::: PAGE TEXT

Developer Guide and Reference

Contents

par-schedule, Qpar-schedule

Lets you specify a scheduling algorithm for loop iterations.

Syntax

Linux and macOS:
-par-schedule-
keyword
[
=
n
]
Windows:
/Qpar-schedule-
keyword
[
[:]
n
]
Arguments
keyword
Specifies the scheduling algorithm or tuning method. Possible values are:
auto
Lets the compiler or run-time system determine the scheduling algorithm.
static
Divides iterations into contiguous pieces.
static-balanced
Divides iterations into even-sized chunks.
static-steal
Divides iterations into even-sized chunks, but allows threads to steal parts of chunks from neighboring threads.
dynamic
Gets a set of iterations dynamically.
guided
Specifies a minimum number of iterations.
guided-analytical
Divides iterations by using exponential distribution or dynamic distribution.
runtime
Defers the scheduling decision until run time.
n
Is the size of the chunk or the number of iterations for each chunk. This setting can only be specified for static, dynamic, and guided. For more information, see the descriptions of each keyword below.
Default
static-balanced
Iterations are divided into even-sized chunks and the chunks are assigned to the threads in the team in a round-robin fashion in the order of the thread number.
Description
This option lets you specify a scheduling algorithm for loop iterations. It specifies how iterations are to be divided among the threads of the team.
This option is only useful when specified with option
[Q]parallel
.
This option affects performance tuning and can provide better performance during auto-parallelization.

::::::
::: SUPPLIED RECORDS

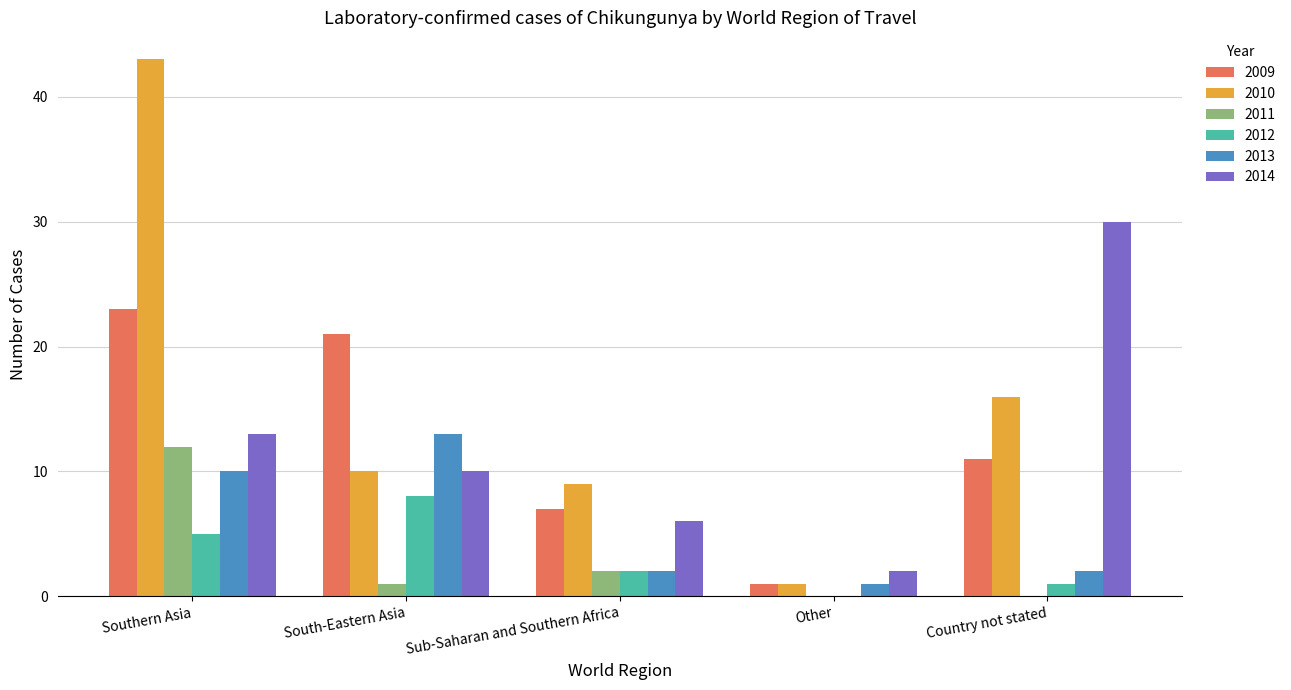

What is the greatest value displayed?

43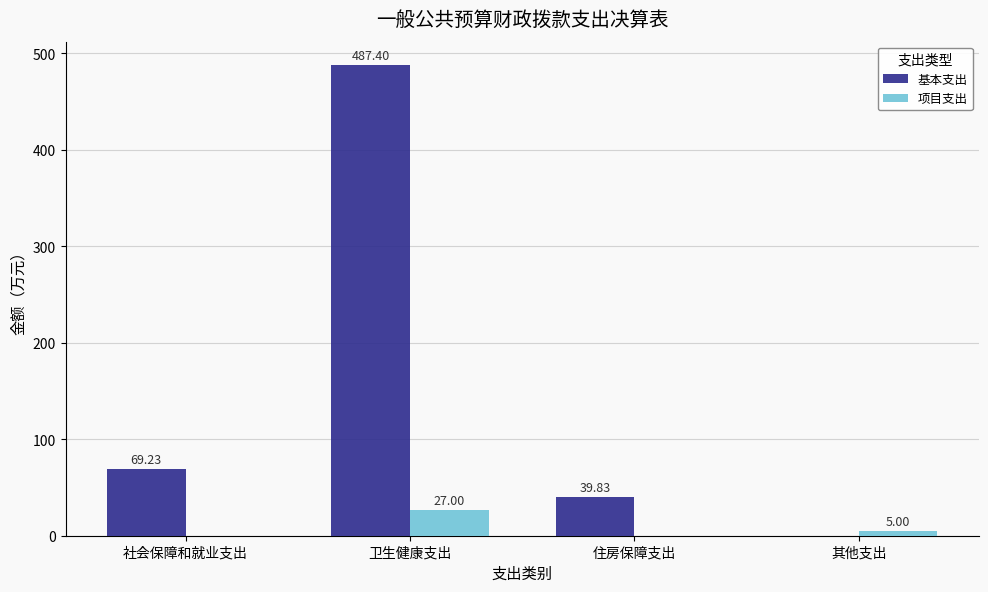

Which series has the largest range (max minus min)?

基本支出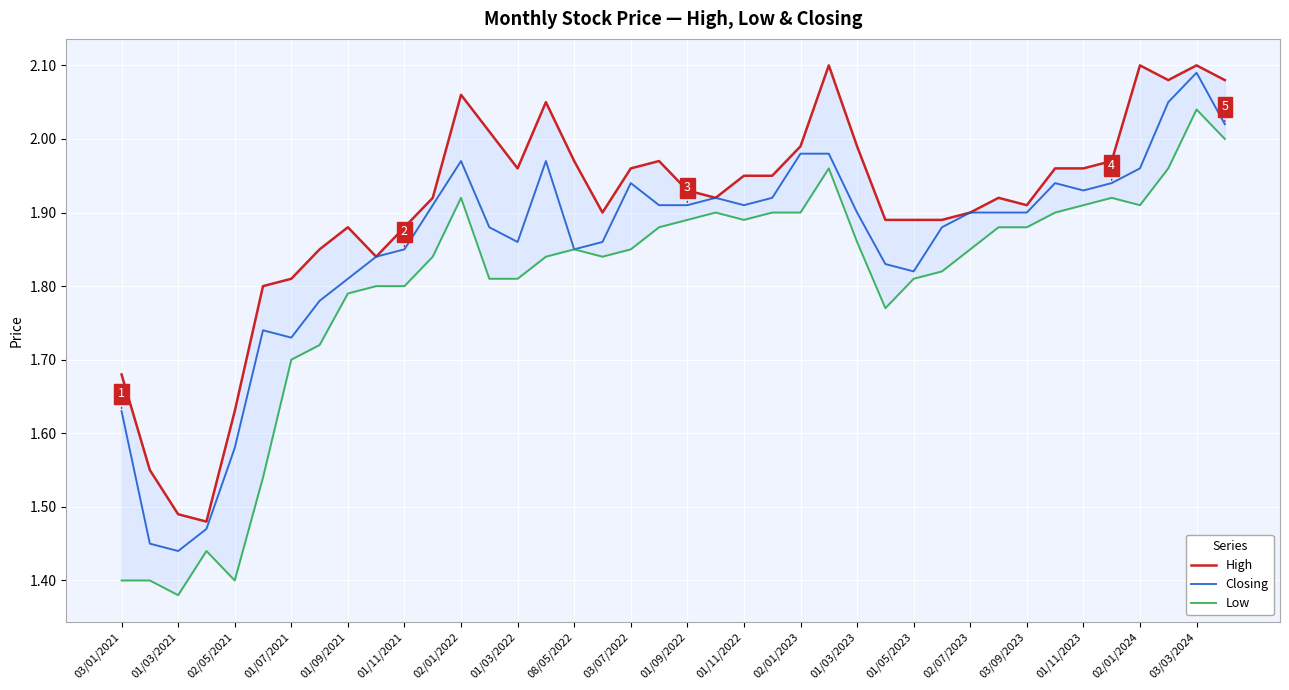

What are all the series names shown in the legend?

High, Closing, Low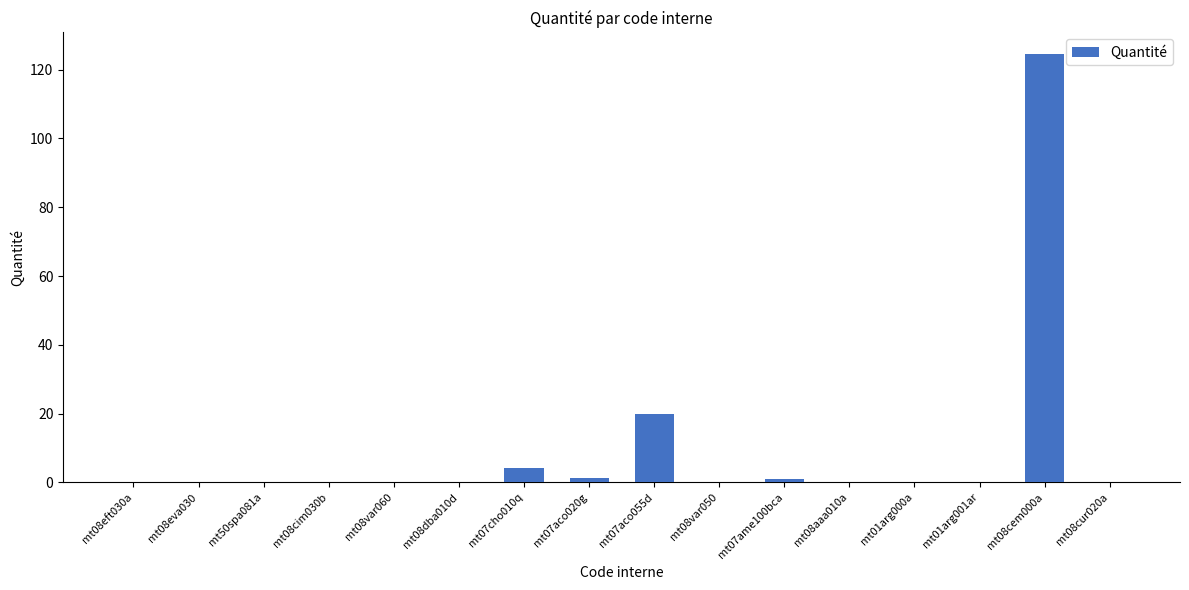

The chart shows a value of 0.0 at mt08eft030a. True or false?

True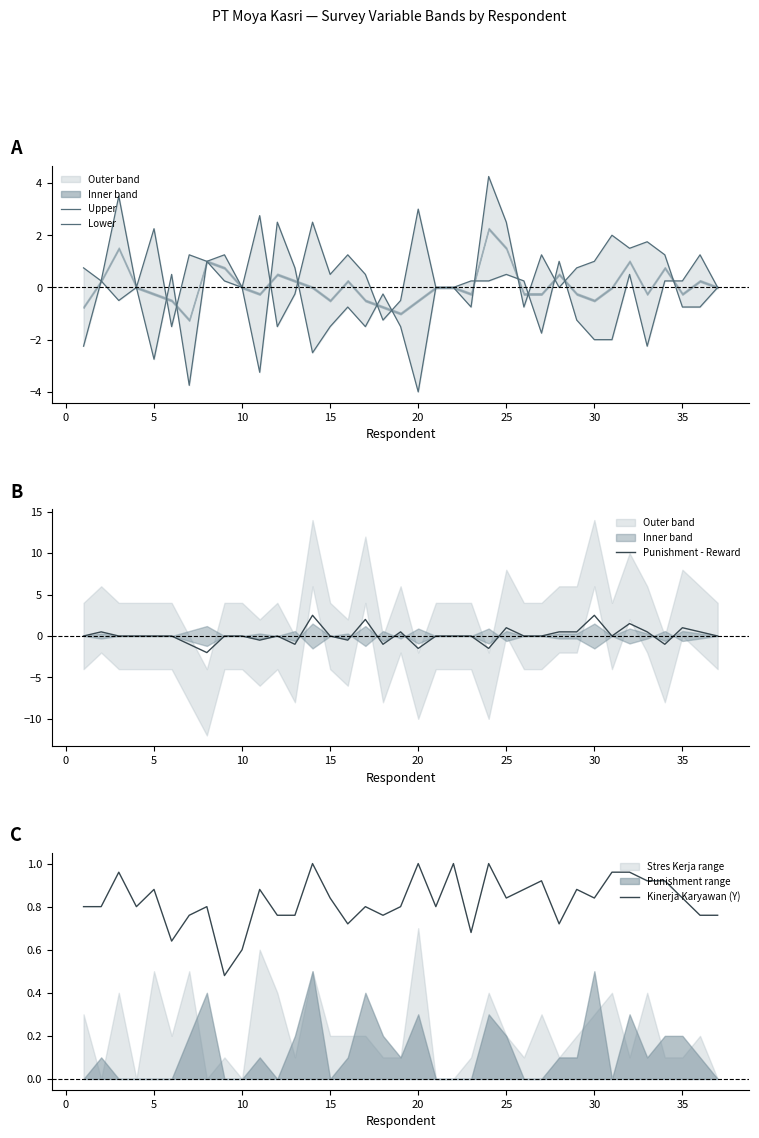

What is the lowest value of the Punishment - Reward series?

-2.0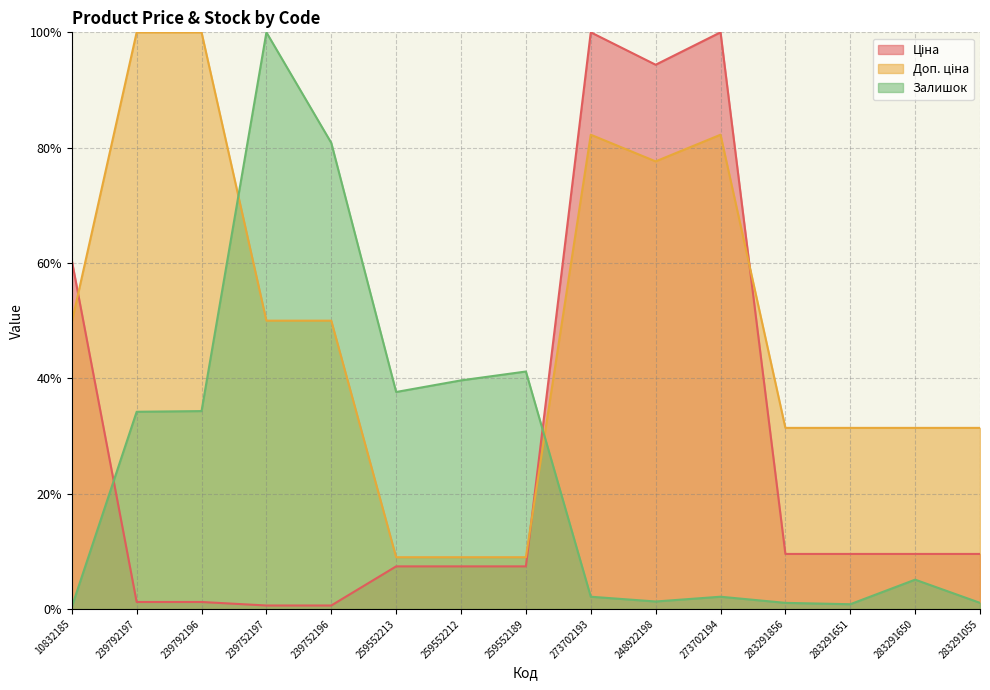

True or false: Залишок has a value of 1.2 at 273702193.

False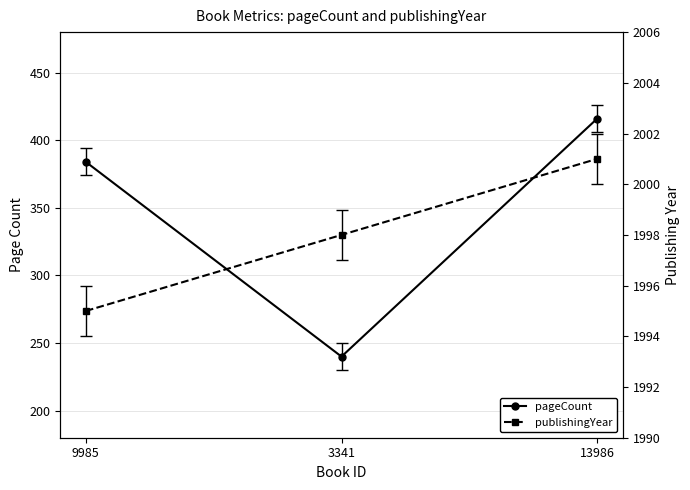

At which label is publishingYear closest to 1998?

3341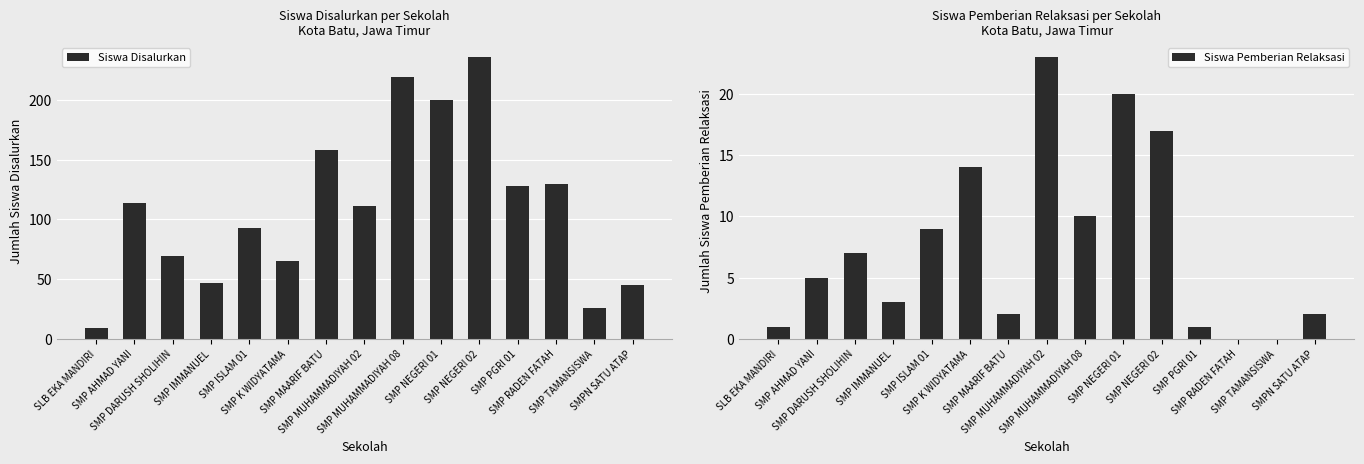

What is the spread (max minus min) of values at SMP NEGERI 01?

180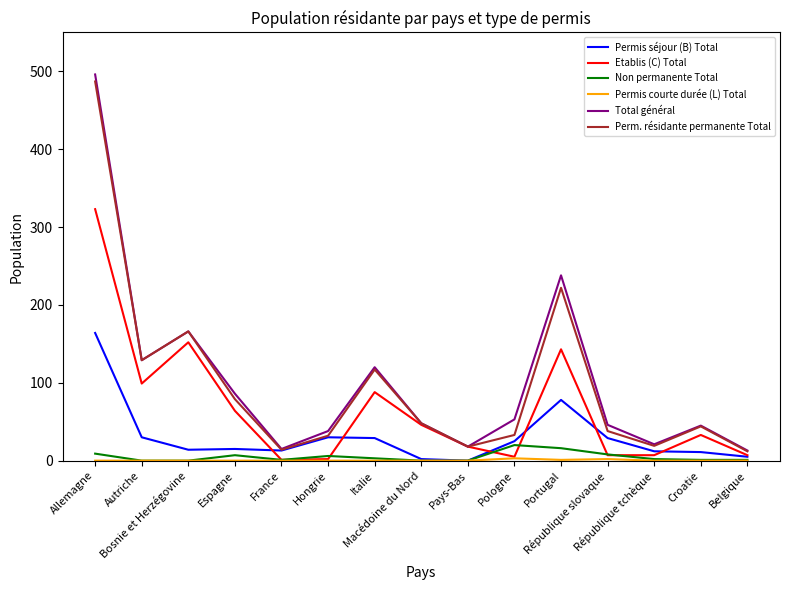

Which series has the largest total across all categories?

Total général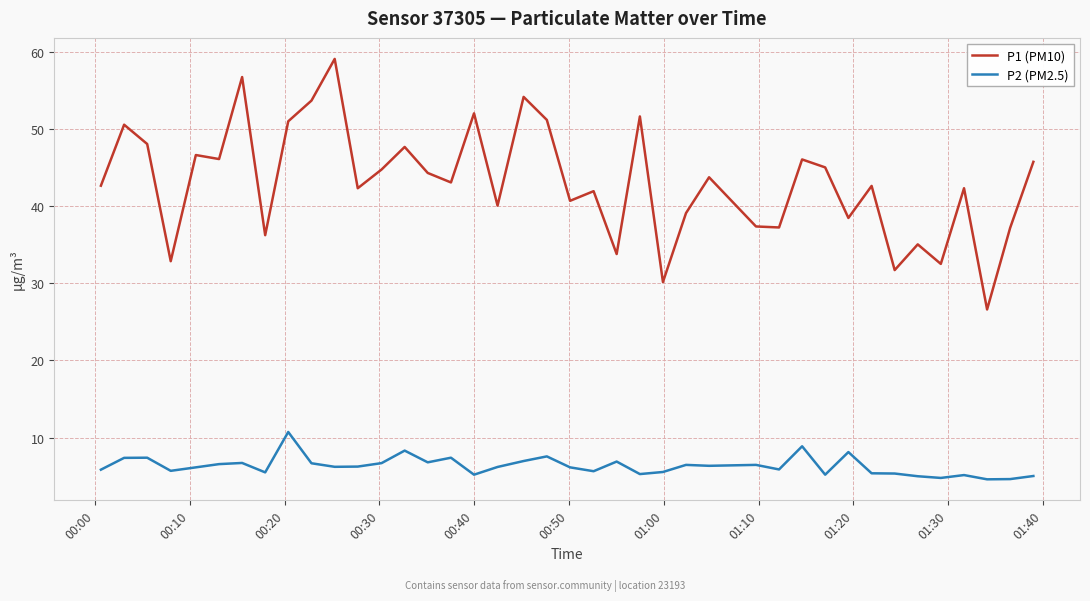

True or false: P1 (PM10) and P2 (PM2.5) intersect in this chart.

False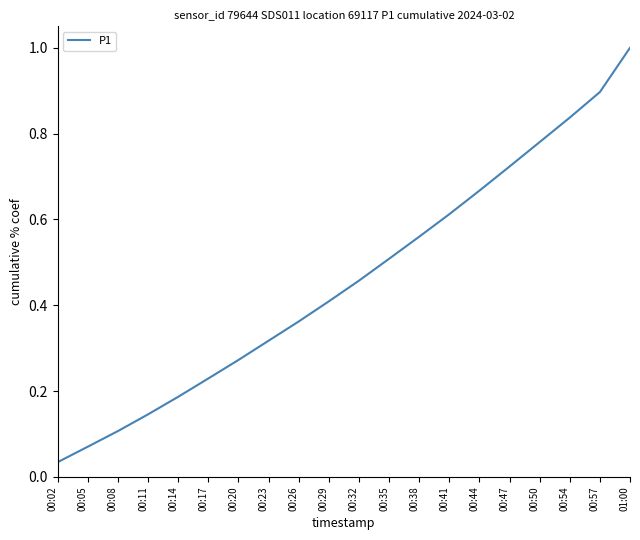

How many lines are shown in the chart?

1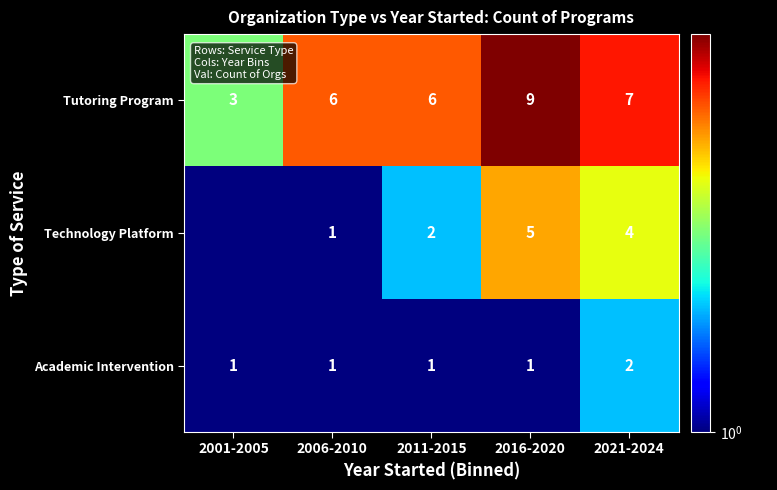

Which series changed the most between 2006-2010 and 2016-2020?

Technology Platform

::::::

## EXERCISE BRIEF
Carry on the reference page for the par-schedule compiler option, picking up right after its final sentence.

## RESPONSE
It does nothing if it is used with option
[q or Q]openmp
.
Option
Description
[Q]par-schedule-auto
Lets the compiler or run-time system determine the scheduling algorithm. Any possible mapping may occur for iterations to threads in the team.
[Q]par-schedule-static
Divides iterations into contiguous pieces (chunks) of size
n
. The chunks are assigned to threads in the team in a round-robin fashion in the order of the thread number. Note that the last chunk to be assigned may have a smaller number of iterations.
If no
n
is specified, the iteration space is divided into chunks that are approximately equal in size, and each thread is assigned at most one chunk.
[Q]par-schedule-static-balanced
Divides iterations into even-sized chunks. The chunks are assigned to the threads in the team in a round-robin fashion in the order of the thread number.
[Q]par-schedule-static-steal
Divides iterations into even-sized chunks, but when a thread completes its chunk, it can steal parts of chunks assigned to neighboring threads.
Each thread keeps track of L and U, which represent the lower and upper bounds of its chunks respectively. Iterations are executed starting from the lower bound, and simultaneously, L is updated to represent the new lower bound.
[Q]par-schedule-dynamic
Can be used to get a set of iterations dynamically. Assigns iterations to threads in chunks as the threads request them. The thread executes the chunk of iterations, then requests another chunk, until no chunks remain to be assigned.
As each thread finishes a piece of the iteration space, it dynamically gets the next set of iterations. Each chunk contains
n
iterations, except for the last chunk to be assigned, which may have fewer iterations. If no
n
is specified, the default is 1.
[Q]par-schedule-guided
Can be used to specify a minimum number of iterations. Assigns iterations to threads in chunks as the threads request them. The thread executes the chunk of iterations, then requests another chunk, until no chunks remain to be assigned.
For a chunk of size 1, the size of each chunk is proportional to the number of unassigned iterations divided by the number of threads, decreasing to 1.
For an
n
with value
k
(greater than 1), the size of each chunk is determined in the same way with the restriction that the chunks do not contain fewer than
k
iterations (except for the last chunk to be assigned, which may have fewer than
k
iterations). If no
n
is specified, the default is 1.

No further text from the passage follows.